The guys I know (not SRS) are using shear-mode AT-cut crystals. I can look up the guy who makes them. They won't have anything like the coupling to liquid that a tuning fork will.

I'd suggest you set up a simple circuit to characterize the vector impedance of the wet crystal, and understand that before frobbing oscillator circuit values.

John

There are (free?) programs that turn a sound card into a vector network analyzer.

John

That's what I meant by "an ordinary bimorph." I read the term about

50 years ago, in a chapter about quartz crystals.

Don't hate me because I'm beautiful. ;-)

Cheers! Rich

Steve,

I have an academic friend who is working with this stuff, using Homeland Security money to make quartz microbalances to detect chemical agents in solution. Email me (jjlarkin//highlandtechnology//com) and I'll get you in touch.

John

From my university years, I remember the project where they used a similar sensor to detect the alcohol content in breathing.
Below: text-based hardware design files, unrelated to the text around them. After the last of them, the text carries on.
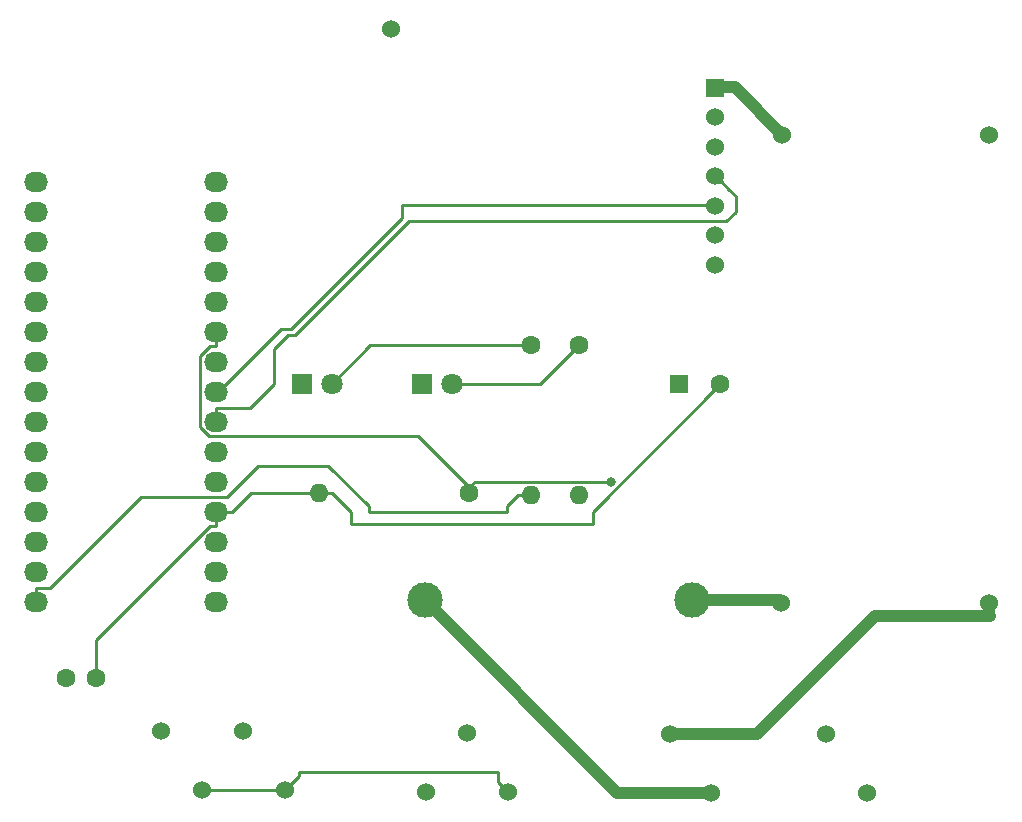
<source format=gtl>
G04 #@! TF.GenerationSoftware,KiCad,Pcbnew,(5.1.5)-3*
G04 #@! TF.CreationDate,2021-05-14T19:35:04+02:00*
G04 #@! TF.ProjectId,GSM-Alarmanlage,47534d2d-416c-4617-926d-616e6c616765,rev?*
G04 #@! TF.SameCoordinates,Original*
G04 #@! TF.FileFunction,Copper,L1,Top*
G04 #@! TF.FilePolarity,Positive*
%FSLAX46Y46*%
G04 Gerber Fmt 4.6, Leading zero omitted, Abs format (unit mm)*
G04 Created by KiCad (PCBNEW (5.1.5)-3) date 2021-05-14 19:35:04*
%MOMM*%
%LPD*%
G04 APERTURE LIST*
%ADD10C,1.600000*%
%ADD11O,1.600000X1.600000*%
%ADD12O,2.032000X1.727200*%
%ADD13C,1.524000*%
%ADD14C,1.800000*%
%ADD15R,1.800000X1.800000*%
%ADD16R,1.600000X1.600000*%
%ADD17C,3.000000*%
%ADD18R,1.524000X1.524000*%
%ADD19C,0.800000*%
%ADD20C,0.250000*%
%ADD21C,1.000000*%
G04 APERTURE END LIST*
D10*
X140000000Y-113100000D03*
D11*
X127300000Y-113100000D03*
D12*
X103380000Y-122330000D03*
X103380000Y-119790000D03*
X103380000Y-117250000D03*
X103380000Y-114710000D03*
X103380000Y-112170000D03*
X103380000Y-109630000D03*
X103380000Y-107090000D03*
X103380000Y-104550000D03*
X103380000Y-102010000D03*
X103380000Y-99470000D03*
X103380000Y-96930000D03*
X103380000Y-94390000D03*
X103380000Y-91850000D03*
X103380000Y-89310000D03*
X103380000Y-86770000D03*
X118620000Y-89310000D03*
X118620000Y-91850000D03*
X118620000Y-94390000D03*
X118620000Y-96930000D03*
X118620000Y-99470000D03*
X118620000Y-102010000D03*
X118620000Y-104550000D03*
X118620000Y-107090000D03*
X118620000Y-109630000D03*
X118620000Y-112170000D03*
X118620000Y-114710000D03*
X118620000Y-117250000D03*
X118620000Y-119790000D03*
X118620000Y-86770000D03*
X118620000Y-122330000D03*
D13*
X113900003Y-133300000D03*
X117400003Y-138300000D03*
X120900004Y-133300000D03*
X124400004Y-138300000D03*
D14*
X138540000Y-103900000D03*
D15*
X136000000Y-103900000D03*
X125850000Y-103850000D03*
D14*
X128390000Y-103850000D03*
D13*
X166450000Y-122400000D03*
X184050000Y-122400000D03*
X184050000Y-82800000D03*
X166550000Y-82800000D03*
D16*
X157800000Y-103900000D03*
D10*
X161300000Y-103900000D03*
D17*
X158850000Y-122200000D03*
X136250000Y-122200000D03*
D10*
X105900000Y-128750000D03*
X108400000Y-128750000D03*
D13*
X160500002Y-138500000D03*
X156999999Y-133500000D03*
X170249999Y-133550000D03*
X173750002Y-138550000D03*
X136350000Y-138450000D03*
X139850001Y-133450000D03*
X143350001Y-138450000D03*
X133400000Y-73800000D03*
D18*
X160800000Y-78800000D03*
D13*
X160800000Y-81300000D03*
X160800000Y-83800000D03*
X160800000Y-86300000D03*
X160800000Y-88800000D03*
X160800000Y-91300000D03*
X160800000Y-93800000D03*
D11*
X149300000Y-113300000D03*
D10*
X149300000Y-100600000D03*
X145300000Y-100600000D03*
D11*
X145300000Y-113300000D03*
D19*
X152001300Y-112149300D03*
D20*
X160850000Y-78750000D02*
X160800000Y-78800000D01*
D21*
X166550000Y-82800000D02*
X162500000Y-78750000D01*
X162500000Y-78750000D02*
X160850000Y-78750000D01*
D20*
X144174700Y-113300000D02*
X145300000Y-113300000D01*
X119515000Y-113440000D02*
X122155000Y-110800000D01*
X143246900Y-114700000D02*
X143246900Y-114227800D01*
X112270000Y-113440000D02*
X119515000Y-113440000D01*
X104569000Y-121141000D02*
X112270000Y-113440000D01*
X103380000Y-122330000D02*
X103380000Y-121141000D01*
X103380000Y-121141000D02*
X104569000Y-121141000D01*
X122155000Y-110800000D02*
X128087200Y-110800000D01*
X131515000Y-114227800D02*
X131515000Y-114700000D01*
X128087200Y-110800000D02*
X131515000Y-114227800D01*
X131515000Y-114700000D02*
X143246900Y-114700000D01*
X143246900Y-114227800D02*
X144174700Y-113300000D01*
X118620000Y-114710000D02*
X119961300Y-114710000D01*
X127300000Y-113100000D02*
X121571300Y-113100000D01*
X121571300Y-113100000D02*
X119961300Y-114710000D01*
X108400000Y-128750000D02*
X108400000Y-125599000D01*
X108400000Y-125599000D02*
X118100000Y-115899000D01*
X118100000Y-115899000D02*
X118620000Y-115899000D01*
X118620000Y-115899000D02*
X118620000Y-114710000D01*
X143350000Y-138450000D02*
X142500000Y-137600000D01*
X142500000Y-137600000D02*
X142500000Y-136700000D01*
X142500000Y-136700000D02*
X125600000Y-136700000D01*
X125600000Y-136700000D02*
X125600000Y-137100000D01*
X125600000Y-137100000D02*
X124400000Y-138300000D01*
X124400000Y-138300000D02*
X117400000Y-138300000D01*
X150486700Y-114713300D02*
X161300000Y-103900000D01*
X150486700Y-115686700D02*
X150486700Y-114713300D01*
X128425300Y-113100000D02*
X130038600Y-114713300D01*
X130038600Y-115686700D02*
X130051900Y-115700000D01*
X127300000Y-113100000D02*
X128425300Y-113100000D01*
X150500000Y-115700000D02*
X150486700Y-115686700D01*
X130038600Y-114713300D02*
X130038600Y-115686700D01*
X130051900Y-115700000D02*
X150500000Y-115700000D01*
X140000000Y-112637400D02*
X140488100Y-112149300D01*
X140488100Y-112149300D02*
X152001300Y-112149300D01*
X140000000Y-112637400D02*
X135656600Y-108294000D01*
X135656600Y-108294000D02*
X117990000Y-108294000D01*
X140000000Y-113100000D02*
X140000000Y-112637400D01*
X118620000Y-99470000D02*
X118620000Y-100659000D01*
X118620000Y-100659000D02*
X118100000Y-100659000D01*
X118100000Y-100659000D02*
X117255000Y-101504000D01*
X117255000Y-101504000D02*
X117255000Y-107559000D01*
X117255000Y-107559000D02*
X117990000Y-108294000D01*
X160750000Y-88750000D02*
X160800000Y-88800000D01*
X160750000Y-88750000D02*
X134373000Y-88750000D01*
X134373000Y-88750000D02*
X134373000Y-89827000D01*
X134373000Y-89827000D02*
X124950000Y-99250000D01*
X124950000Y-99250000D02*
X124072000Y-99250000D01*
X124072000Y-99250000D02*
X118772000Y-104550000D01*
X118772000Y-104550000D02*
X118620000Y-104550000D01*
X160850000Y-88750000D02*
X160750000Y-88750000D01*
X118670000Y-104793000D02*
X118670000Y-105090000D01*
X118670000Y-104496000D02*
X118670000Y-104793000D01*
X118670000Y-104793000D02*
X118793000Y-104793000D01*
X118670000Y-104496000D02*
X118620000Y-104546000D01*
X118620000Y-104546000D02*
X118620000Y-104550000D01*
X118150000Y-103901000D02*
X118670000Y-103901000D01*
X118670000Y-103901000D02*
X118670000Y-104315000D01*
X118670000Y-104315000D02*
X118670000Y-104496000D01*
X118670000Y-104315000D02*
X118808000Y-104315000D01*
X118620000Y-107090000D02*
X118620000Y-105901000D01*
X118620000Y-105901000D02*
X121499000Y-105901000D01*
X121499000Y-105901000D02*
X123500000Y-103900000D01*
X123500000Y-103900000D02*
X123500000Y-100900000D01*
X123500000Y-100900000D02*
X124700000Y-99700000D01*
X124700000Y-99700000D02*
X125300000Y-99700000D01*
X125300000Y-99700000D02*
X134900000Y-90100000D01*
X134900000Y-90100000D02*
X161800000Y-90100000D01*
X161800000Y-90100000D02*
X162600000Y-89300000D01*
X162600000Y-89300000D02*
X162600000Y-88000000D01*
X162600000Y-88000000D02*
X161940000Y-87340100D01*
X161940000Y-87340100D02*
X161395000Y-86795000D01*
X161395000Y-86795000D02*
X161295000Y-86795000D01*
X161295000Y-86795000D02*
X160800000Y-86300000D01*
X161395000Y-86795000D02*
X160850000Y-86250000D01*
X149300000Y-100600000D02*
X146000000Y-103900000D01*
X146000000Y-103900000D02*
X138540000Y-103900000D01*
X128390000Y-103850000D02*
X131640000Y-100600000D01*
X131640000Y-100600000D02*
X145300000Y-100600000D01*
X184050000Y-123478000D02*
X184100000Y-123528000D01*
D21*
X184050000Y-122400000D02*
X184050000Y-123478000D01*
X184100000Y-123528000D02*
X174372000Y-123528000D01*
X174372000Y-123528000D02*
X164400000Y-133500000D01*
X164400000Y-133500000D02*
X157000000Y-133500000D01*
X158850000Y-122200000D02*
X166250000Y-122200000D01*
D20*
X166250000Y-122200000D02*
X166450000Y-122400000D01*
D21*
X160500000Y-138500000D02*
X152550000Y-138500000D01*
X152550000Y-138500000D02*
X136250000Y-122200000D01*
M02*

</source>
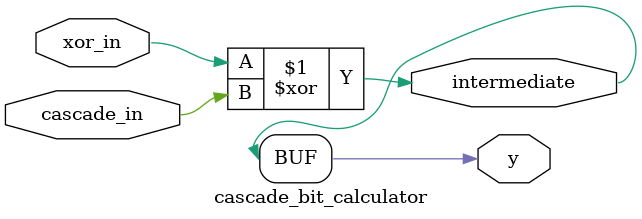
<source format=sv>
module xor_recursive(
    input [7:0] a, 
    input [7:0] b, 
    output [7:0] y
);
    // 阶段1: 计算按位异或
    wire [7:0] ab_xor;
    bit_xor_stage bit_xor_inst (
        .a(a),
        .b(b),
        .ab_xor(ab_xor)
    );
    
    // 阶段2: 计算级联异或
    cascade_xor_stage cascade_xor_inst (
        .ab_xor(ab_xor),
        .y(y)
    );
endmodule

// 阶段1: 按位异或计算模块
module bit_xor_stage(
    input [7:0] a,
    input [7:0] b,
    output [7:0] ab_xor
);
    // 并行计算每个位的异或结果
    assign ab_xor = a ^ b;
endmodule

// 阶段2: 级联异或计算模块
module cascade_xor_stage(
    input [7:0] ab_xor,
    output [7:0] y
);
    // 中间结果缓存以减少重复计算，提高PPA指标
    wire [7:0] intermediate;
    
    // 使用参数化设计的子模块计算每一位的级联异或
    cascade_bit_calculator bit0_calc (
        .xor_in(ab_xor[0:0]),
        .cascade_in(1'b0),
        .y(y[0]),
        .intermediate(intermediate[0])
    );
    
    genvar i;
    generate
        for (i = 1; i < 8; i = i + 1) begin : gen_cascade_bits
            cascade_bit_calculator bit_calc (
                .xor_in(ab_xor[i:i]),
                .cascade_in(intermediate[i-1]),
                .y(y[i]),
                .intermediate(intermediate[i])
            );
        end
    endgenerate
endmodule

// 单比特级联异或计算器
module cascade_bit_calculator(
    input [0:0] xor_in,
    input cascade_in,
    output y,
    output intermediate
);
    // 计算当前位的级联异或结果
    assign intermediate = xor_in[0] ^ cascade_in;
    assign y = intermediate;
endmodule
</source>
It was pretty sensitive and quick, however not very specific. Fun to play with, though.

Vladimir Vassilevsky DSP and Mixed Signal Design Consultant

yes, frequency goes way down and drive went way up.

tried that in my former university days.

Steve Roberts

I'll settle for the occcasionally partly wrong award that I can earn

Tuning fork crystals?

Or briefly engage one's brain.

I'd be a bit interested to see what an adsorbed monolayer would do to an AT-cut crystal immersed in water; as opposed to the adsorbed monolayer of water that you'd find if you just immersed the crystal in water.

It's nice that the QCM200 electronics can still keep the crystal oscillating even when it is immersed in water. It's less obvious that the oscillation frequency is going to change in a useful way if you dope the water (or whatever) with other molecules.

But the ingenious people who made the electronics don't have to find a useful effect, they just have to supply some gear that optimistic customers can use to look for such a useful effect.

--
Bill Sloman, Nijmegen